Da gibt es in der Tat an vielen Stellen Handlungsbedarf, in den Familien, wo Jugendliche teilweise sich selbst überlassen bleiben – oder aber im Gegenteil: zu sehr "betüttelt" werden und keinen Freiraum mehr "zur Reifung" haben. In den Schulen, wo nicht Konkurrenzkampf, sondern Erziehung zum "Team-Spieler" gefragt sein sollte. Beispielsweise in Hessen, wo ein Ministerpräsident in Manier eines "Cowboys" aus dem Wilden Westen vergangenes Jahr mit absurd stumpfem Wahlkampfstil meinte, die Wählerstimmen mobilisieren zu können, wurden gerade wieder die Mittel für Schulsozialarbeit drastisch gekürzt.
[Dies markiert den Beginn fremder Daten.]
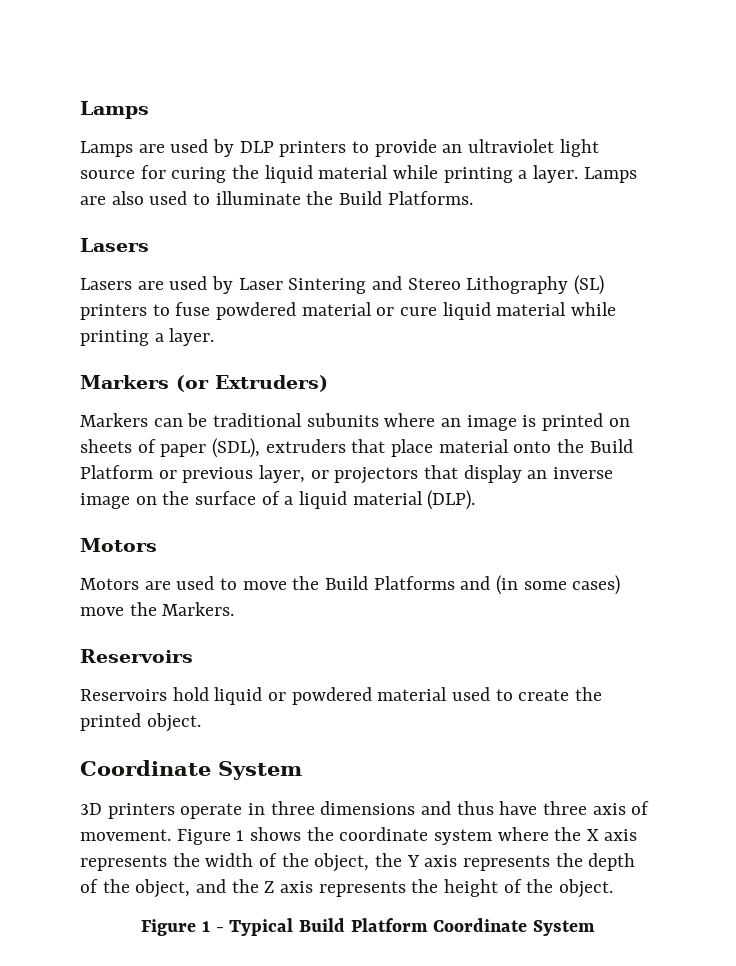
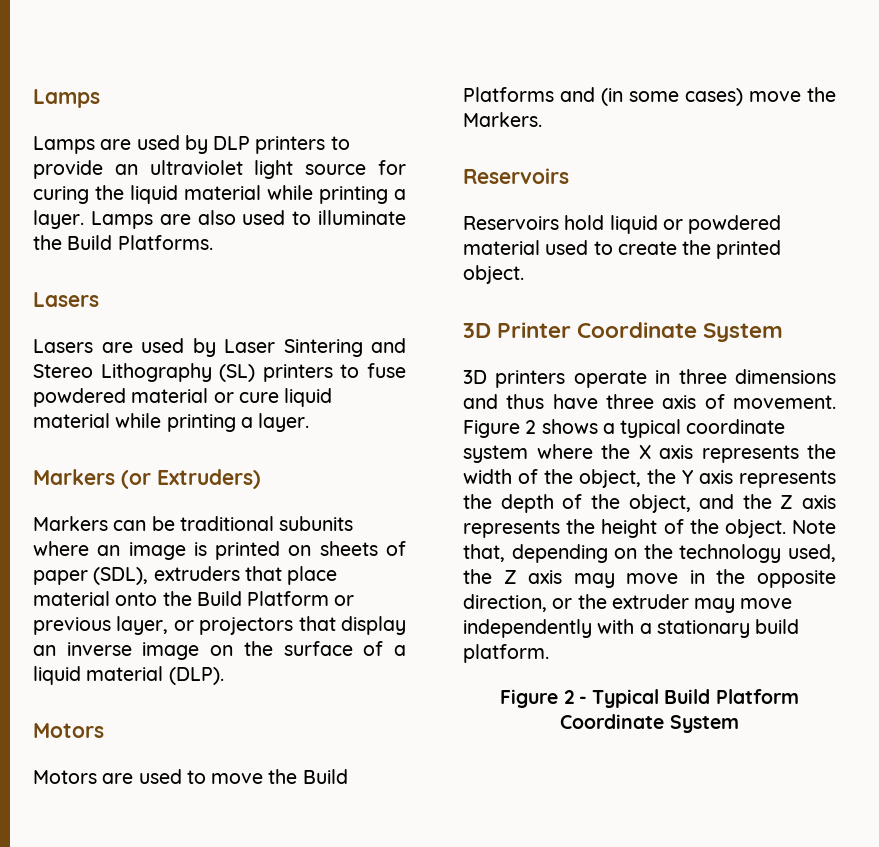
(201, 722) none -> [463,322,572,338] 3D Printer
[236,827,334,841] 1 shows the -> [525,419,682,438] 2 shows a typical
[141,919,210,936] // Figure 1 -> [792,520,836,534] [463,544,836,563] [463,569,836,588] [463,594,793,613] [463,619,800,638] [463,644,549,663] [500,689,574,708] Note that, depending on the technology used, the Z axis may move in the opposite direction, or the extruder may move independently with a stationary build platform. // Figure 2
Aber auch Schulen können dabei nicht das ausbügeln, was im Elternhaus Jahre zuvor schon versäumt wurde.
Achtung für andere hat nur derjenige, der Achtung vor sich selbst hat...
Falsch gewickelt sind auf jeden Fall jene Politiker, die nach dem S-Bahn-Mord von München-Solln zuallererst nach Strafverschärfung oder Video-Überwachung rufen. Der Weg beginnt vermutlich dort, wo schon das Grundgesetz der Bundesrepublik Deutschland ansetzt: Bei der Würde des Menschen. Würde und Respekt für andere entwickelt aber nur derjenige, der Achtung vor sich selbst hat. Das gilt für die Schreckenstat am S-Bahnhof Solln, das gilt für Ansbach, Winnenden, Erfurt, aber auch für den Mord im Juni 2006 am Karlsruher Kronenplatz.